The silence became painful during the drive, Slade’s withdrawal hurting more than she could imagine.
“Tell me about Mitzi,” he finally said quietly.
Embarrassment heated her cheeks. Mitzi had married William…and made a fool of her.
She licked her dry lips and sucked up her pride. If she wanted his help, and she did, she had to be honest. Pride be damned.
“She was Miss Popular in high school and came from a prestigious family. Her father worked abroad so she traveled and studied in prep schools all over the world before they moved back to Raleigh her senior year.”
“She seemed to be jealous of you,” Slade commented.
Nina gave a sardonic little laugh. “Jealous? Why would she be jealous of me?”
“Because you slept with William and had his baby.”
Nina chewed her bottom lip. “Jealousy isn’t the word I’d use. She hated me.”
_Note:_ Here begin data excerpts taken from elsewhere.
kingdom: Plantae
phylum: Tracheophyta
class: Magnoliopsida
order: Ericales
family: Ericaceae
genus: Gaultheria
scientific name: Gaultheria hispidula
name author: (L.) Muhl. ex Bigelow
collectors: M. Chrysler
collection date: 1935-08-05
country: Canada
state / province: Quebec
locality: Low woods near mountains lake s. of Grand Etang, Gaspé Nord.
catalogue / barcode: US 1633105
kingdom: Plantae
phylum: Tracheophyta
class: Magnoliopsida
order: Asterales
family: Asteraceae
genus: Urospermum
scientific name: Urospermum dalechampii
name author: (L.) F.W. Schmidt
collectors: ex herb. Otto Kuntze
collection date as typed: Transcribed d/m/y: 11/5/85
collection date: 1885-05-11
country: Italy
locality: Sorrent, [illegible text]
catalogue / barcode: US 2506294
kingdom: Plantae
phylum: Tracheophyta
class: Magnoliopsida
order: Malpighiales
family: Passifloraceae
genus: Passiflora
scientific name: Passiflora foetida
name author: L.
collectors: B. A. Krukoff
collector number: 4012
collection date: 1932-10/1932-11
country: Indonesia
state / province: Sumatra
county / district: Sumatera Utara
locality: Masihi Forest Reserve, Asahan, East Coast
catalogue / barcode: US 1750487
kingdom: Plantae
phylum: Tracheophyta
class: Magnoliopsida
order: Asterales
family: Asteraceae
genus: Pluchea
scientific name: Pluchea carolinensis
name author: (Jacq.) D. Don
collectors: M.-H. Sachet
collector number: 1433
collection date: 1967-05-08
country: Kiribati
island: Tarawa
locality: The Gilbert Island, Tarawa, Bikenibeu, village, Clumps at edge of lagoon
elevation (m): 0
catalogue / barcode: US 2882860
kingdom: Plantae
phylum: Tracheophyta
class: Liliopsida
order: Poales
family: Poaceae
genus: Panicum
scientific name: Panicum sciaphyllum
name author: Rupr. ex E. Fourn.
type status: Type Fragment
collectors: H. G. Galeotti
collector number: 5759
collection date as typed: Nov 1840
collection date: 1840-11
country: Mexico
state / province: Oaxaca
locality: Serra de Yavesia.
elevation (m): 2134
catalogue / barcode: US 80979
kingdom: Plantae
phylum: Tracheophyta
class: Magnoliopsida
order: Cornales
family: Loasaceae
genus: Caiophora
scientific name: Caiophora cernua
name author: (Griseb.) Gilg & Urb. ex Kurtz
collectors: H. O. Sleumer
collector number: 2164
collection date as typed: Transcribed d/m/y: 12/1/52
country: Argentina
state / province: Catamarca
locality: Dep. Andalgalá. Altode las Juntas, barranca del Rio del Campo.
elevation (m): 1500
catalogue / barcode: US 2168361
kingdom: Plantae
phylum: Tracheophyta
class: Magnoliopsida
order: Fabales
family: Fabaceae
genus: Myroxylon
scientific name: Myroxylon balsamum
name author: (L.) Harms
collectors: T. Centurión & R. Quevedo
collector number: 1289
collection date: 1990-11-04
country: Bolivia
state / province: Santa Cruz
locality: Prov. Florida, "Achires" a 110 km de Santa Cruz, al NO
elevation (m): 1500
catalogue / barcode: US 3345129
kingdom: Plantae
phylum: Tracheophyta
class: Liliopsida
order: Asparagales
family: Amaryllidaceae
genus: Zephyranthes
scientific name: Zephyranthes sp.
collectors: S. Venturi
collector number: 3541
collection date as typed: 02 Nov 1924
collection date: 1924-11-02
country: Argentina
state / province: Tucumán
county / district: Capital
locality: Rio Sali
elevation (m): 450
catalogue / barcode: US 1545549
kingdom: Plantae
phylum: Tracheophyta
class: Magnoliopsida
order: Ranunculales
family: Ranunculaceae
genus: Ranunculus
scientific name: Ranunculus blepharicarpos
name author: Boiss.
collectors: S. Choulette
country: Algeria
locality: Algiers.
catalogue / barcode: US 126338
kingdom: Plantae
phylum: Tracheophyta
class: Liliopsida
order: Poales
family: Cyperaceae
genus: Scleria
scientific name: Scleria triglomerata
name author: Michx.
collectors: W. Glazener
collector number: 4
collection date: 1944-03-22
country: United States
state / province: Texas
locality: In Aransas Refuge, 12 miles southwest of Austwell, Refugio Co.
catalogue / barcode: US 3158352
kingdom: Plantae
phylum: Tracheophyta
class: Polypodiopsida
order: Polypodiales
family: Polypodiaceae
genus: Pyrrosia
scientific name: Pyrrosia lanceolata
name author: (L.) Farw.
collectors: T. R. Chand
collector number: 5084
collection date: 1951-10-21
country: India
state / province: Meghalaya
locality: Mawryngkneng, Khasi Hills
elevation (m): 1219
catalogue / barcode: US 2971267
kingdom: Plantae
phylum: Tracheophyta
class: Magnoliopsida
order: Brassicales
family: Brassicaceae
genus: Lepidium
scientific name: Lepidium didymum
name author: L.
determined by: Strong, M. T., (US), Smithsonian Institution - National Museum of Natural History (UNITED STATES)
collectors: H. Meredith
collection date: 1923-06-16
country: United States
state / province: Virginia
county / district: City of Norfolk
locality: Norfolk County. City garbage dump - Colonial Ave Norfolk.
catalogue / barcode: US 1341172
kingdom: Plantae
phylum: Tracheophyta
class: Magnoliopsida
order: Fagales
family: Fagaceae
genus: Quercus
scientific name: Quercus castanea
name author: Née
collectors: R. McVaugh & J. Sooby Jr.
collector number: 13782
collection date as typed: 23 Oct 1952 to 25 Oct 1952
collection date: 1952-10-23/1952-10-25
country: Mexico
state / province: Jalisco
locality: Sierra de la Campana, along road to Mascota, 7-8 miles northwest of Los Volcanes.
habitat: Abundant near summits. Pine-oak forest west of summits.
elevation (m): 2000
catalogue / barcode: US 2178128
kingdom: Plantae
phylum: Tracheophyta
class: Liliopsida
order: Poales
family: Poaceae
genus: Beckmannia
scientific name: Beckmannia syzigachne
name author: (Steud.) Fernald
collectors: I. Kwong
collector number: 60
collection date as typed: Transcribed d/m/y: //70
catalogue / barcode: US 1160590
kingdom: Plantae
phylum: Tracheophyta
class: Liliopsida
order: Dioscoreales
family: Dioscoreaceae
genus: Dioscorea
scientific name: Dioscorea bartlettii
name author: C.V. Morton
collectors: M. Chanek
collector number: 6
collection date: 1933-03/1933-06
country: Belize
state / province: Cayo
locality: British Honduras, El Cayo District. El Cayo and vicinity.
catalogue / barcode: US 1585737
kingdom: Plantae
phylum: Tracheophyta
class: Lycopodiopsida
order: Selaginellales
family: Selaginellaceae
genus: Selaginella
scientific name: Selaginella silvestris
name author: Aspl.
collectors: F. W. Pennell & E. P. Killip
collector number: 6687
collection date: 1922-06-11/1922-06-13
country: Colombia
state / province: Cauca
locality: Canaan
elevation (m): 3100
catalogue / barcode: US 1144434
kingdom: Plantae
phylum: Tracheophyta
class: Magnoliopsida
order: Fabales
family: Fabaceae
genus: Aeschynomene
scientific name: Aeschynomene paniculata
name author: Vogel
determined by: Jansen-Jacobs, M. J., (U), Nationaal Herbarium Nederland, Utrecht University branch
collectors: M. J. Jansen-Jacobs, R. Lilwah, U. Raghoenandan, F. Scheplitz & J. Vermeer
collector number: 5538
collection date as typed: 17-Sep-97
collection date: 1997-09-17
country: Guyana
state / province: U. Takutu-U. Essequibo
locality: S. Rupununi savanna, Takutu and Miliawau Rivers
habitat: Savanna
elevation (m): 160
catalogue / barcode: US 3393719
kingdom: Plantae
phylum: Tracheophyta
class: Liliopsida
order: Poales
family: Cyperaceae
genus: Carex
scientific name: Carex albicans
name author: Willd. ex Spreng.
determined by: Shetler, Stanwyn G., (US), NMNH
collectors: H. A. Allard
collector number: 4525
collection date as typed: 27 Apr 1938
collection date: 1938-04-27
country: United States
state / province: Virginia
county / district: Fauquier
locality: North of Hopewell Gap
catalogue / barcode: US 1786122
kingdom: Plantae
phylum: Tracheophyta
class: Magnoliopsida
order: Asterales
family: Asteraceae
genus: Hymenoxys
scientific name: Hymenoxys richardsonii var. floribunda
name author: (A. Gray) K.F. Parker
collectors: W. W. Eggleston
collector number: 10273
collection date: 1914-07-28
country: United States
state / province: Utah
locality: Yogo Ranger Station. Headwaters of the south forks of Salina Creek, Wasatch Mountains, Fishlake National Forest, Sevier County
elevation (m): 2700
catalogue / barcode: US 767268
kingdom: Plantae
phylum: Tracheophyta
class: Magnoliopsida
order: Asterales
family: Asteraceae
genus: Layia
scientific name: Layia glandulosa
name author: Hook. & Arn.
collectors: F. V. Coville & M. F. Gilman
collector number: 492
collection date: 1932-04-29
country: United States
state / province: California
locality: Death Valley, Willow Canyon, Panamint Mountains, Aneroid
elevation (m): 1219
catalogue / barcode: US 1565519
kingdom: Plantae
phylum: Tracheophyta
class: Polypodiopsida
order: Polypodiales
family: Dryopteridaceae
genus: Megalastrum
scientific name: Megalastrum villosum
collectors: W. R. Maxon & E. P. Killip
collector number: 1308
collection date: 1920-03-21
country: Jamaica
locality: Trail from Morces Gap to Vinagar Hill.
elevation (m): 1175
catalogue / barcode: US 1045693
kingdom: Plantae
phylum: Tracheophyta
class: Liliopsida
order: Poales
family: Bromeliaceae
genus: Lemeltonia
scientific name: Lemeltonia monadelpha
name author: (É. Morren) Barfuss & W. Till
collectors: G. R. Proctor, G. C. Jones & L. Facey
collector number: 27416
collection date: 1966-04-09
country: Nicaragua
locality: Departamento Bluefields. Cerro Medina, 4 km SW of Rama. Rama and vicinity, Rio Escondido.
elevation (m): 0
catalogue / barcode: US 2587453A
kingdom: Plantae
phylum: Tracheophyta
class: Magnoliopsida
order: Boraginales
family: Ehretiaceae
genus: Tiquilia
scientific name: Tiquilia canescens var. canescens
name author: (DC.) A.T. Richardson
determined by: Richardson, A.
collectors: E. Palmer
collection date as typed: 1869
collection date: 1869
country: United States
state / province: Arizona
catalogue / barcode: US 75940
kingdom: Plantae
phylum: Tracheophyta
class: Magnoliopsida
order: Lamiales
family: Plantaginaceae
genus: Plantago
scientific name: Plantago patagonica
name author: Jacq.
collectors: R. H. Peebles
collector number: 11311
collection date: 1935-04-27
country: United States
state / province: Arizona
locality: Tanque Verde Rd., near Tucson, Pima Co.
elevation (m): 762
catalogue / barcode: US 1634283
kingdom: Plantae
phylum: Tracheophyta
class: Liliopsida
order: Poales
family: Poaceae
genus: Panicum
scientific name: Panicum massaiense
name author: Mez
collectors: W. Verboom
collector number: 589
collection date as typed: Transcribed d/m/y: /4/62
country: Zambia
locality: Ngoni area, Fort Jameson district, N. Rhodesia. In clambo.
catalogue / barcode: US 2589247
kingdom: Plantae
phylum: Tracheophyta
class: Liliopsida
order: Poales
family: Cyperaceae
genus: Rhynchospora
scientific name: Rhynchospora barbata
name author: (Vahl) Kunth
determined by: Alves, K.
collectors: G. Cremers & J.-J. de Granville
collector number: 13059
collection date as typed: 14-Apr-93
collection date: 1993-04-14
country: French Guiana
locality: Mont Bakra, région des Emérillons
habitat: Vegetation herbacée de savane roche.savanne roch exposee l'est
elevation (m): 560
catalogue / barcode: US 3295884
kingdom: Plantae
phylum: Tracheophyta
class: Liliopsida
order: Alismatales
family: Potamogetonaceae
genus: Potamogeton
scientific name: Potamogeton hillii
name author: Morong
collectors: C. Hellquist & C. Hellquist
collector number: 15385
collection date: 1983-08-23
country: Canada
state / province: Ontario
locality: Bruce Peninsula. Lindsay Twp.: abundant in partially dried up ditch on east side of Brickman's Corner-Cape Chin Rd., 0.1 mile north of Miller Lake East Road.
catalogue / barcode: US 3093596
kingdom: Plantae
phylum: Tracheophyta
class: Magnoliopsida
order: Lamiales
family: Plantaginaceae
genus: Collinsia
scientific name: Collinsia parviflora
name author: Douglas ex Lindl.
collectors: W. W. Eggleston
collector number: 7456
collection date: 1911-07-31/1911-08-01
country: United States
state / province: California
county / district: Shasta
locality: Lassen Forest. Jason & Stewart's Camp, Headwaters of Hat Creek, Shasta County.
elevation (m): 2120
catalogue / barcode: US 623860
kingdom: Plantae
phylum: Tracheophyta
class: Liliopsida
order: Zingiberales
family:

Memories flooded her. “Mitzi was one of the it girls. Plastic, if you know what I mean. She served on every school committee, led the dance squad and was voted prom queen.” She sighed. “All the boys wanted Mitzi.”
“And Mitzi?”
“She wanted William.” Nina picked at a piece of lint on her shirt. It was so long ago, it shouldn’t still hurt. But she’d been young and foolish and naive.
“So you fought over him?”
Nina laughed. “Not really. In fact, William never showed any interest in me until after Mitzi broke up with him.”
“She broke up with him?”
“They had some kind of stupid fight a week before prom, and so he asked me. I realize now he only wanted to get back at her.”